Trademark infringement: time-barred under Virginia’s two-year statute of limitations for fraud.
Copyright infringement: first, plaintiffs’ proposal lacked substantial similarity to the designation Zurich filed in Texas, an inquiry that could be made at the motion to dismiss stage. The proposal discussed “Appellants’ conflicts, Toothman’s familiarity with the parties involved, his academic and professional experience, an overview of the billing structure, and some observations on the Texas litigation.” In terms of extrinsic similarity, the expert designation “generally summarizes the subject matter on which Zurich’s two experts would testify without specifying the material about which either intended to opine.” There was “little if any similarity,” and likewise it was “implausible that any intended audience could view these two documents as intrinsically similar.”
Zurich also didn’t infringe the copyright to Toothman’s resume; its use was fair under Bond v. Blum, 317 F.3d 385 (4th Cir. 2003). The material was factual; Zurich’s use “was not for profit or in a traditionally commercial sense”; the amount taken didn’t interfere with any legitimate purpose copyright exists to serve; and there was no interference with a market because there was no market for Toothman’s resume as such.
Breach of contract: there was no meeting of the minds.

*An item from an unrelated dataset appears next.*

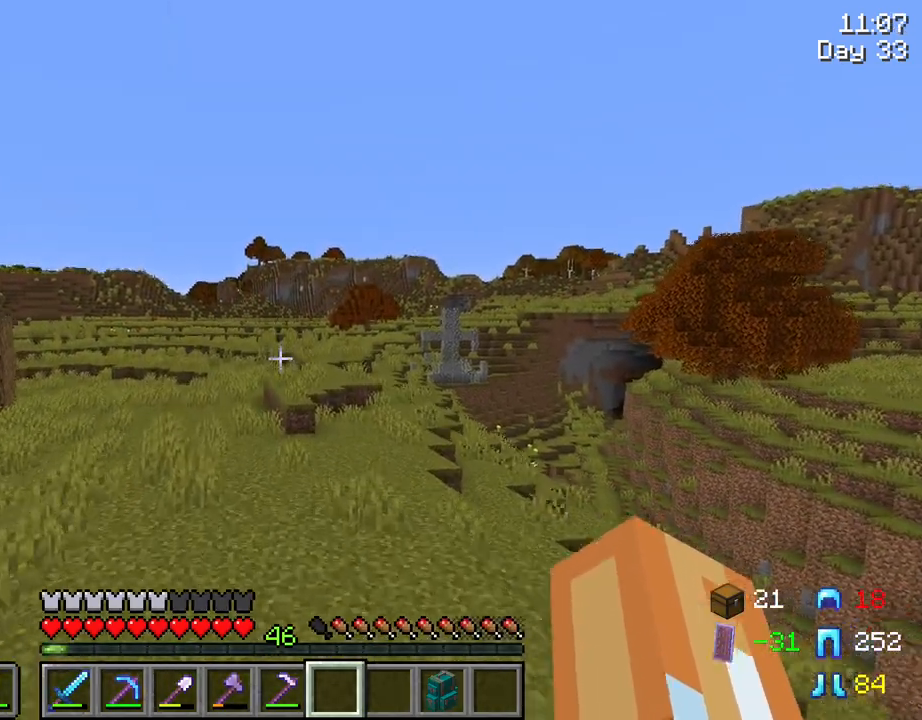
{"keys": ["space", "tab", "w"], "mouse": [], "mouse_move": "still", "events": []}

Conversion of name and reputation: a plaintiff can’t show the necessary element that the defendant wrongfully exercised dominion or control over property, thereby depriving plaintiff of its possession, where he consented to the use of the property. The facts indicated Toothman’s implied consent: “Toothman knew that, in order to obtain permission to designate him as an expert, Zurich needed to disclose his name to the court and opposing counsel, and he permitted such disclosure.”